La frase fue lapidaria y encendió una discusión que trasciende el mundo editorial: “un poemario escrito por una mujer, horriblemente asqueroso de malo… no merece que lo mandemos a una sala comunitaria”, dijo Paco Ignacio Taibo II al defender que la selección de títulos se rija por “calidad” y no por “cuotas”. El director del Fondo de Cultura Económica (FCE) hablaba del proyecto para distribuir gratuitamente 2.5 millones de libros en 14 países; de 27 títulos anunciados, solo siete son de autoras. La afirmación y el desequilibrio de la lista detonaron críticas inmediatas por misoginia y por una visión reductiva de las políticas de equidad en el acceso a la cultura.

La controversia no es un episodio aislado ni un “exceso retórico” sin consecuencias: coloca bajo escrutinio el papel del Estado en la política cultural. Cuando un organismo público como el FCE financia y difunde contenidos con alcance regional, la pregunta no es si debe primar la calidad —eso es un presupuesto—, sino cómo se define, quién arbitra esa definición y cuáles son los criterios verificables para evitar sesgos históricos. La crítica de escritoras, académicas y editoras recordó, con razón, que la tradición latinoamericana ha invisibilizado autoras fundamentales; por eso, asumir que la corrección del sesgo equivale a “cuotas” mal entendidas revela un problema conceptual de origen.
El episodio también desnuda una tensión política: el gobierno federal ha posicionado un discurso de igualdad de género como eje de su narrativa pública; sin embargo, la curaduría presentada por el FCE reproduce una asimetría notoria. No se trata de forzar equilibrios aritméticos, sino de garantizar procedimientos que incluyan criterios de diversidad, revisión por pares y transparencia en la selección. De hecho, ante la presión pública, desde el propio espacio gubernamental se apuntó a impulsar una colección dedicada a mujeres, gesto reactivo que confirma que la arquitectura institucional carece de salvaguardas suficientes para prevenir estas brechas sin crisis mediática de por medio.

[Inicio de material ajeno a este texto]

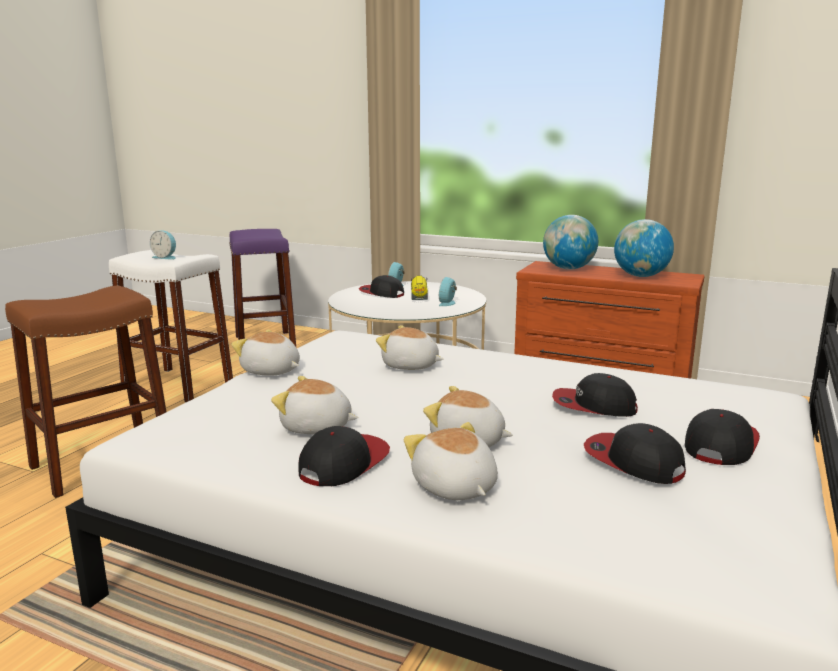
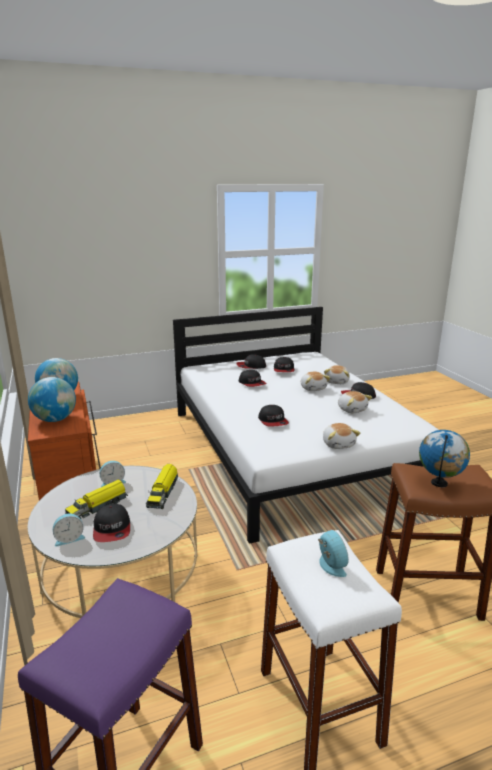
camera: 135 degrees left, 5 degrees up
(86, 296) = (439, 483): none -> globe
(393, 310) = (163, 493): none -> toy truck
(410, 366) = (273, 421): plush toy -> cap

Atribuir el problema a “poemarios malos” es una coartada débil frente a un diagnóstico más incómodo: durante décadas, los catálogos canónicos —y los premios, mesas, presupuestos— han sido filtrados por estructuras de poder masculinas. El Estado, si pretende democratizar el acceso, debe corregir esos filtros con mecanismos de calidad robustos y al mismo tiempo inclusivos: convocatorias abiertas con bases claras; jurados rotativos con paridad y perfiles diversos; matrices de evaluación publicadas y auditables; informes de resultados y de derechos gestionados; y metas de diversidad que no se reduzcan a una cuota, sino que midan variedad de géneros, regiones, generaciones y editoriales. Lo contrario equivale a confundir “mérito” con “perpetuación de inercias”.

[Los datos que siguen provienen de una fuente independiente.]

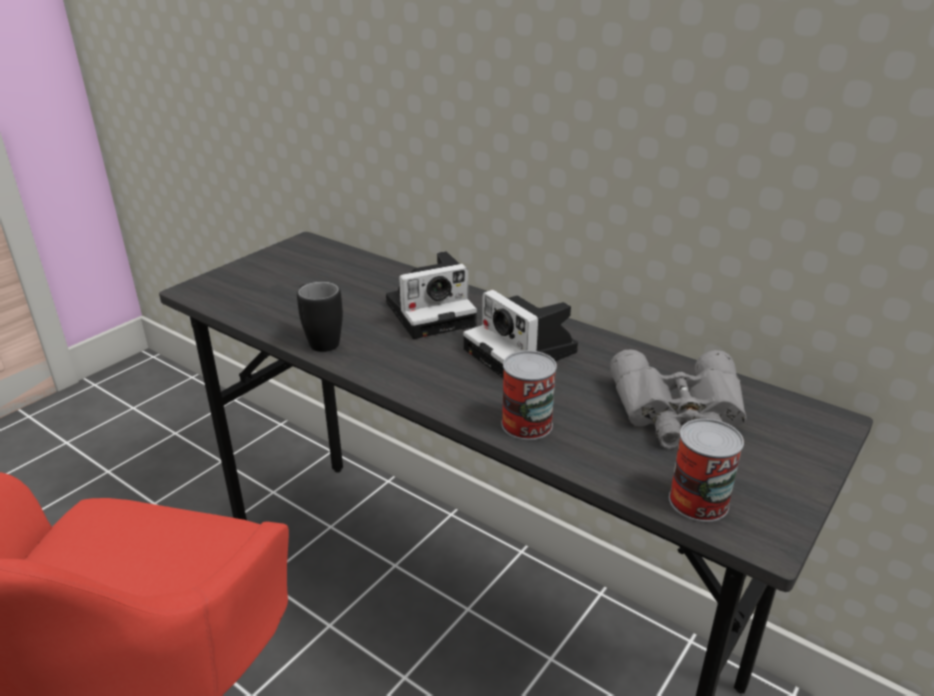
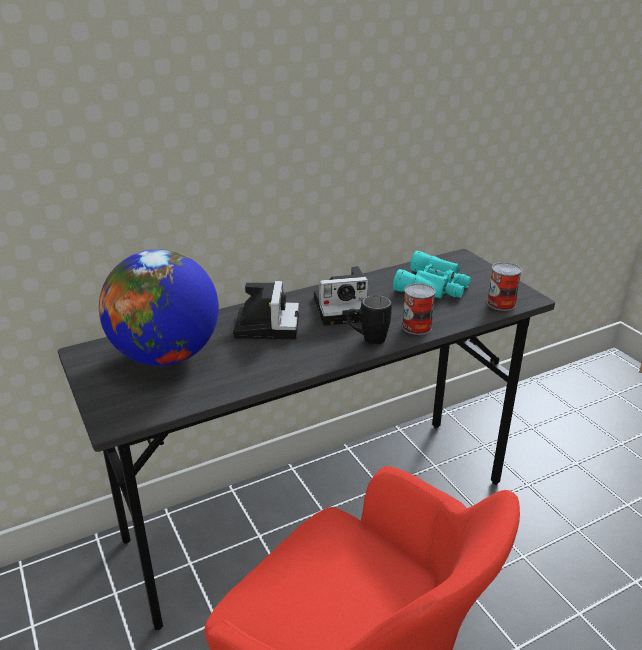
camera: 65 degrees left, 0 degrees up
(320, 340) = (264, 374): black mug -> black mug (367, 340)
(323, 279) = (166, 356): none -> globe
(680, 414) = (434, 286): grey binoculars -> turquoise binoculars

Por último, la repercusión en redes y en medios no es una anécdota: impacta la legitimidad del FCE y el valor simbólico del proyecto de distribución. En comunicación pública, el mensaje importa tanto como la obra: si la política cultural quiere formar nuevos públicos, la institución debe hablar el lenguaje de la pluralidad con hechos verificables. Taibo II puede sostener que no habrá “sectarismo” y que la calidad decide; pero en 2025 eso se demuestra con procesos y con resultados, no con descalificaciones que reeditan prejuicios. La discusión deja una lección clara: la “antipolítica de las cuotas” suele terminar siendo la coartada de una política de exclusiones.